→ FRAGEN ZUR BEARBEITUNG
1. Ab welchem Datum treten die Änderungen in Kraft, die im Text über die Änderung des Elektro- und Elektronikgerätegesetzes genannt werden?
2. Greifen Sie den Text über die Änderung des Elektro- und Elektronikgerätegesetzes nach seinem letzten Satz auf und führen Sie ihn weiter.

→ VORLIEGENDER TEXT
* * *

Am 15.04.2021 hat der Bundestag dem Gesetzesentwurf zur Änderung des Elektro- und Elektronikgerätegesetzes zugestimmt. Dazu hat der Bundesrat seine Zustimmung mittels Beschluss vom 07.05.2021 seine Zustimmung erteilt. Die Änderungen treten zum 01.01.2022 in Kraft.
Mit Blick auf die Vorgaben zur Produktkonzeption aus § 4 ElektroG erfolgt für batteriebetriebene Geräte eine Verschärfung der Vorgaben an die Entnahme der Batterien und Akkumulatoren und der dazu notwendigen Information der Verbrauch.
Während bislang leidglich gefordert war, dass die Batterien durch den Endnutzer oder durch vom Hersteller unabhängiges Fachpersonal problemlos entnommen werden können, sieht das Gesetz ab dem 01.01.2022 vor, dass die Entnahme problemlos und zerstörungsfrei durch den Endnutzer bzw. mit handelsüblichem Werkzeug durch vom Hersteller unabhängiges Fachpersonal möglich sein soll.

* * *

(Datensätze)

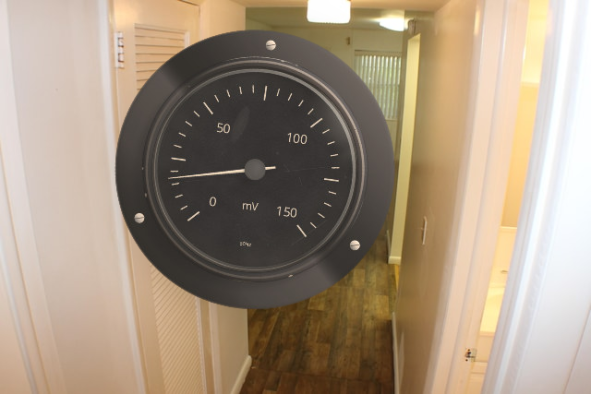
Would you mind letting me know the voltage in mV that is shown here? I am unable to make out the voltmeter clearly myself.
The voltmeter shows 17.5 mV
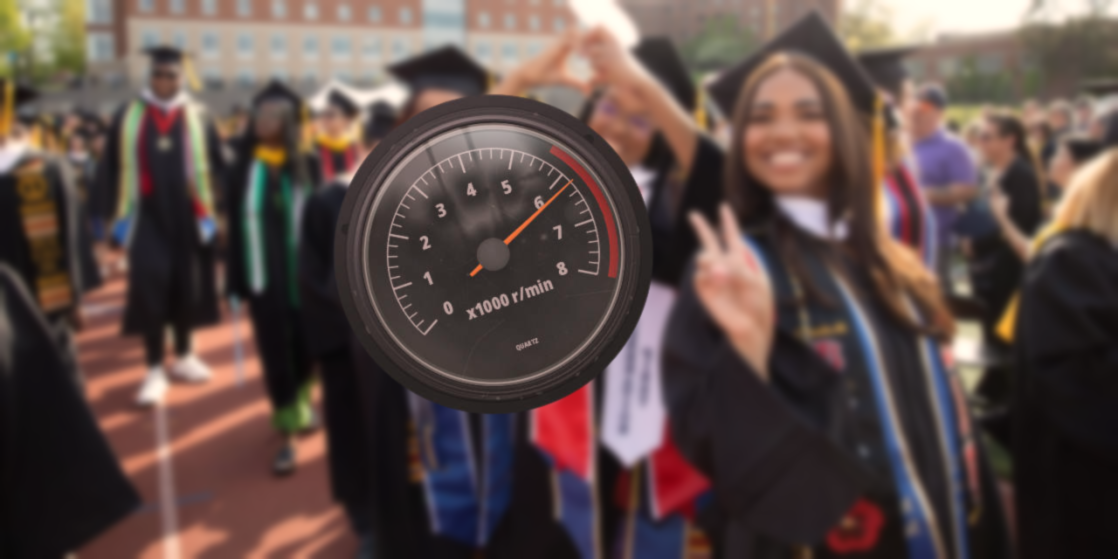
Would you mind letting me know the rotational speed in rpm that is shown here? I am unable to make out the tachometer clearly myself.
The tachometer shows 6200 rpm
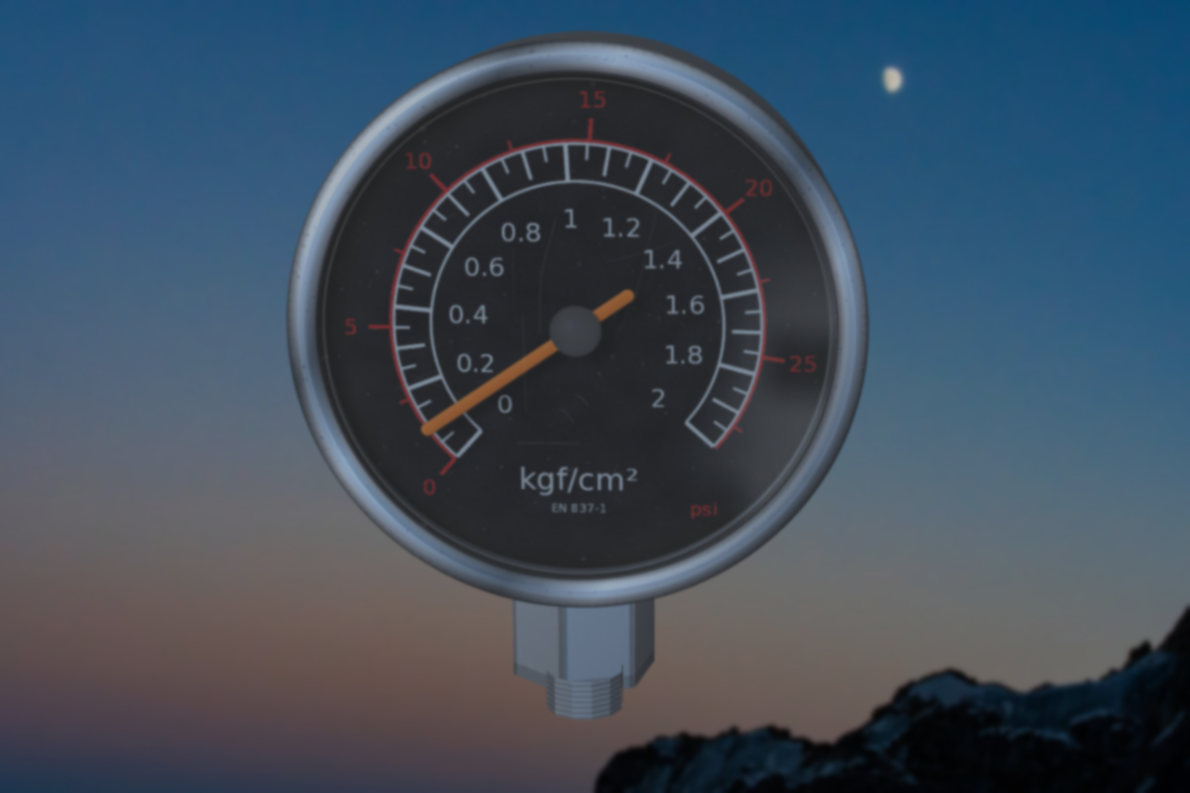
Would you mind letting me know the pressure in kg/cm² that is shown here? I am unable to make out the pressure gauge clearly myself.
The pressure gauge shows 0.1 kg/cm²
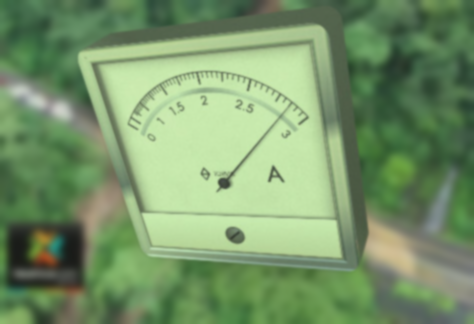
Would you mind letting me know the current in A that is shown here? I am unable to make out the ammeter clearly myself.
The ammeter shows 2.85 A
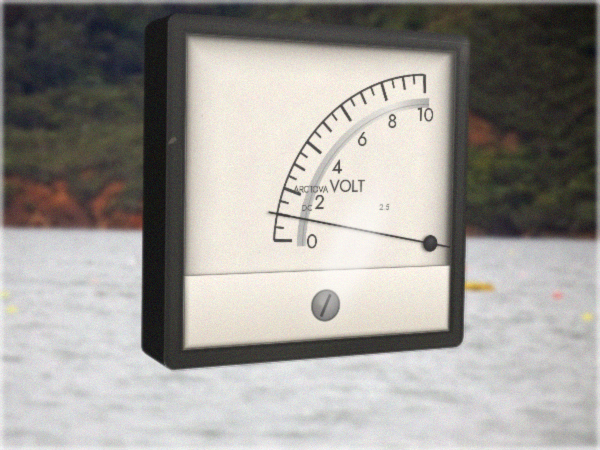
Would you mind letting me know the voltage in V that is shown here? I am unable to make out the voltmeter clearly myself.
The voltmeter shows 1 V
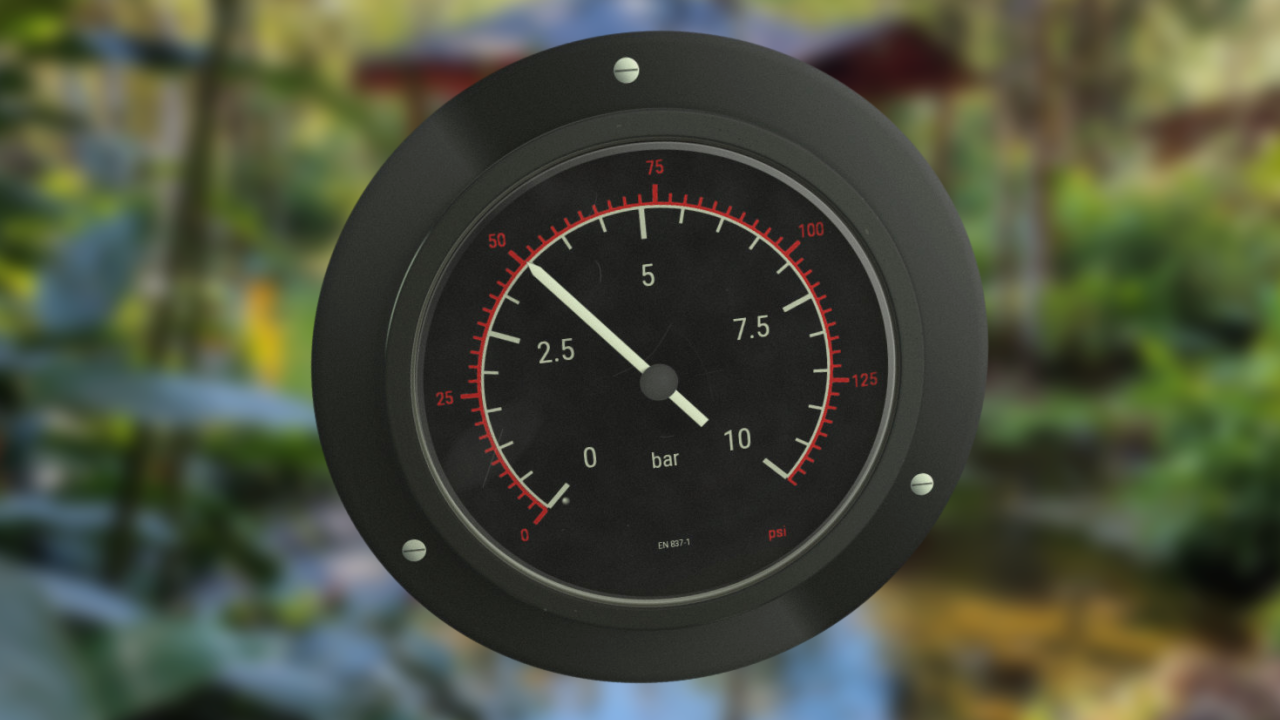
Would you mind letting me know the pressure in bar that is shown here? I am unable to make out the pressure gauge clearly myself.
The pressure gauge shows 3.5 bar
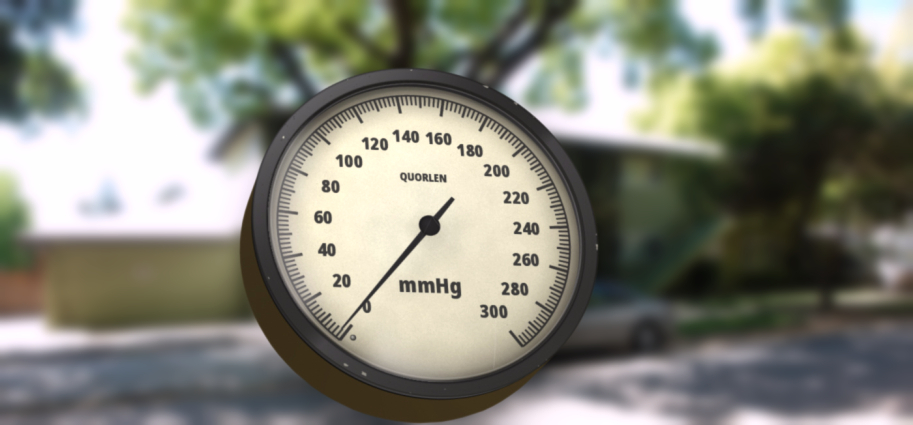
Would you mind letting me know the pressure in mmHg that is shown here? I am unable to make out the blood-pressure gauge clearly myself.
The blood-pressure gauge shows 2 mmHg
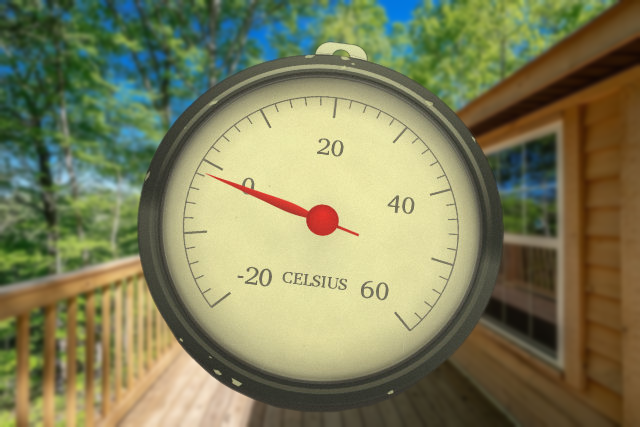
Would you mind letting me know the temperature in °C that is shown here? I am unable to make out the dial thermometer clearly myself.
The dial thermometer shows -2 °C
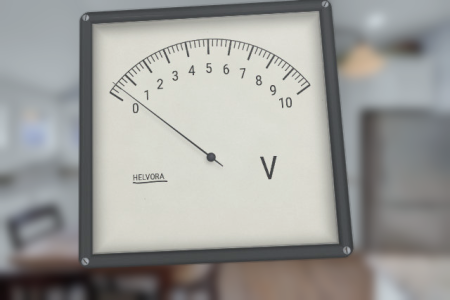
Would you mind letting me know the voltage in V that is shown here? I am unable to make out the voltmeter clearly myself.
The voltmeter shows 0.4 V
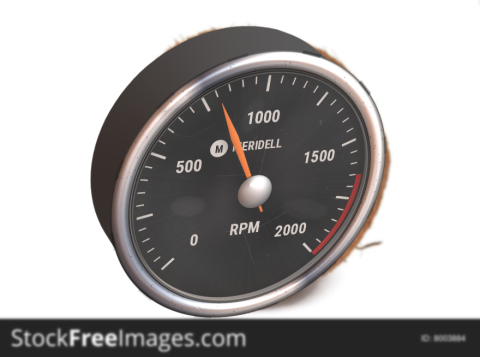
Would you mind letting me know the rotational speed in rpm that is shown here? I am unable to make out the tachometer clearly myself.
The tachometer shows 800 rpm
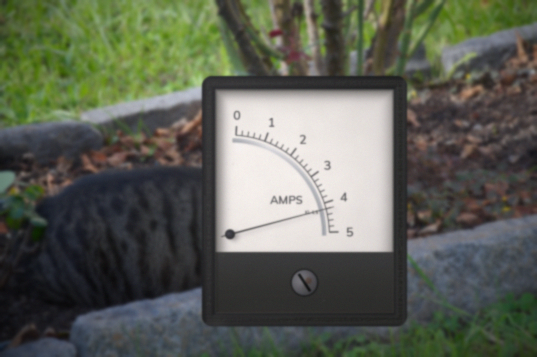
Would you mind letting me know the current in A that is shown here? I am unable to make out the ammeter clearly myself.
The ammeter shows 4.2 A
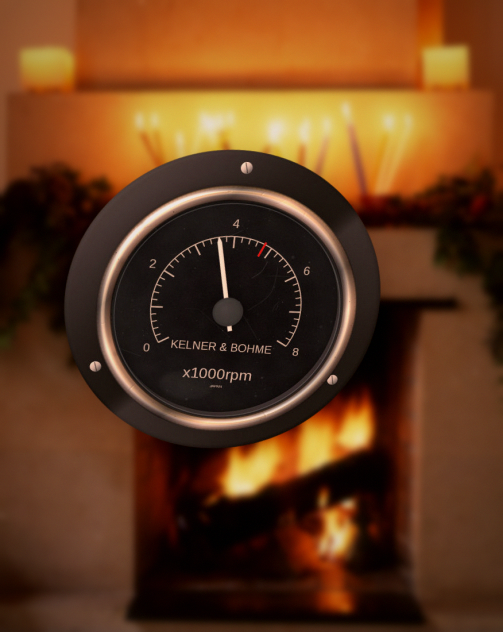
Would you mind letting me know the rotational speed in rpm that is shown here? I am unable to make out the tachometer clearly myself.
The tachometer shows 3600 rpm
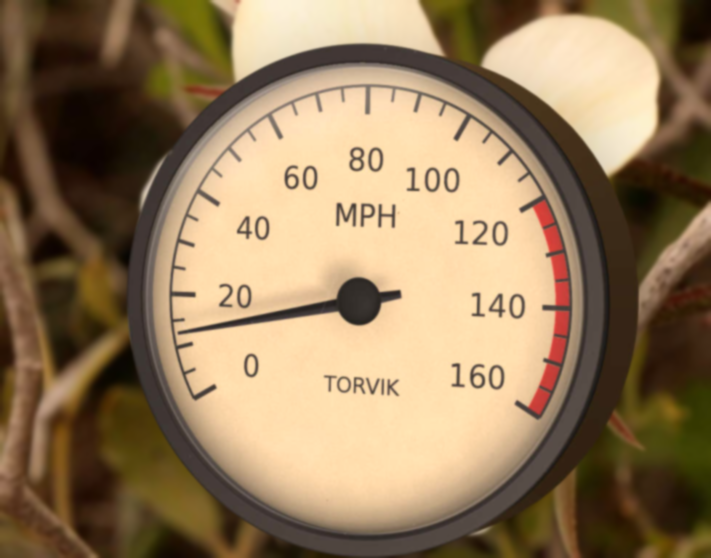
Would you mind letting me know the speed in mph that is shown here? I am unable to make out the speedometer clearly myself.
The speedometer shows 12.5 mph
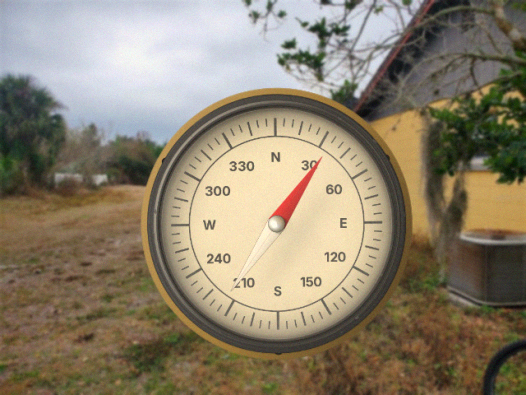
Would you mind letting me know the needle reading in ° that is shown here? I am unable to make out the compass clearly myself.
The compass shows 35 °
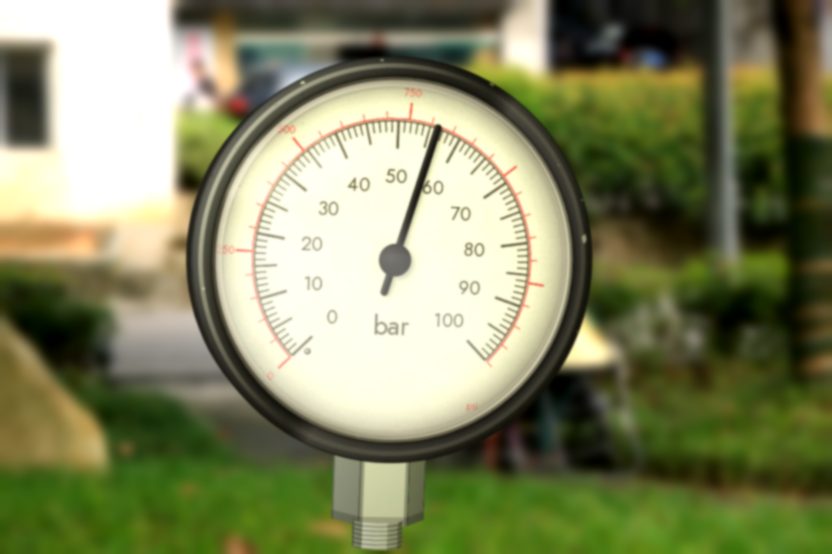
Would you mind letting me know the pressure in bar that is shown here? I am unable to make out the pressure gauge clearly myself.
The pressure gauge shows 56 bar
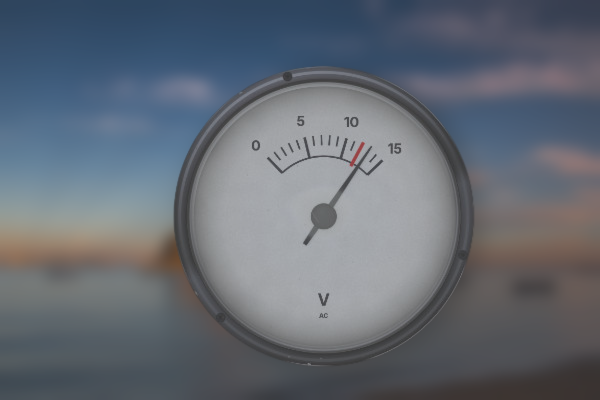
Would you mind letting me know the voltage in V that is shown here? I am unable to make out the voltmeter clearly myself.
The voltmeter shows 13 V
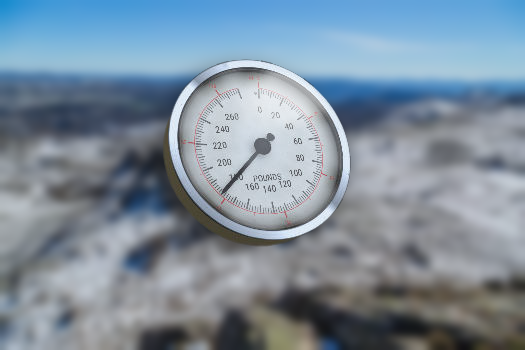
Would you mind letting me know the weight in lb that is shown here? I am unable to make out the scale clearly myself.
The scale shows 180 lb
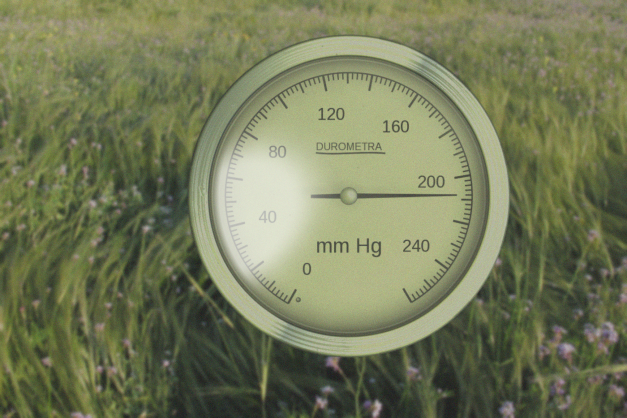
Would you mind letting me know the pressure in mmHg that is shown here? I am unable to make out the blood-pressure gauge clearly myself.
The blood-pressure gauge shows 208 mmHg
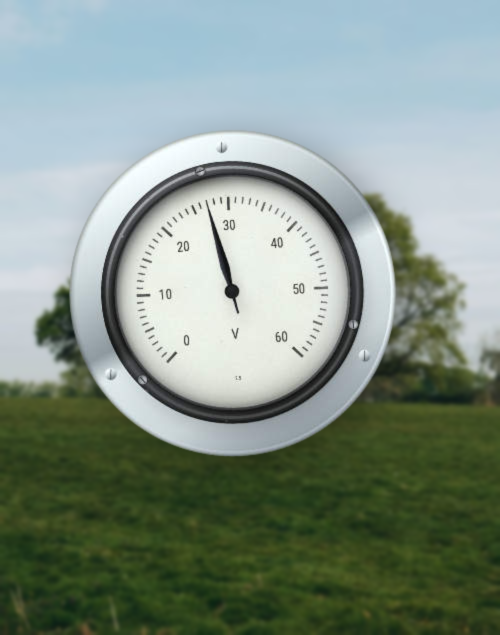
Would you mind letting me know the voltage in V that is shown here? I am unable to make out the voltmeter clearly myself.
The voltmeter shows 27 V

* * *

→ ERGEBNISSE DER AUFGABEN
1. Die Änderungen treten zum 01.01.2022 in Kraft.

2.
Es stellt sich daher die Frage, welche Auswirkungen die Gesetzesänderung in § 4 Abs. 1 ElektroG insbesondere für Produkte hat, die auf Grund ihrer Größe bzw. Bauart bislang typischerweise über keinen einfach zu öffnenden „Revisionsdeckel“ bzw. Öffnungsmechanismus zur Entnahme darin befindlicher Batterien bzw. Akkumulatoren verfügen.

1. Gesetzgebung

Das Elektrogesetz sah bereits in seiner Fassung vom 16.03.2005 in § 4 eine Regelung zu den Anforderungen der Produktkonzeption vor. Darin war allgemein geregelt, dass die Geräte möglichst so zu gestalten sind, dass die Demontage und Verwertung der Geräte sowie ihrer Bauteile und Werkstoffe berücksichtigt und erleichtert werden.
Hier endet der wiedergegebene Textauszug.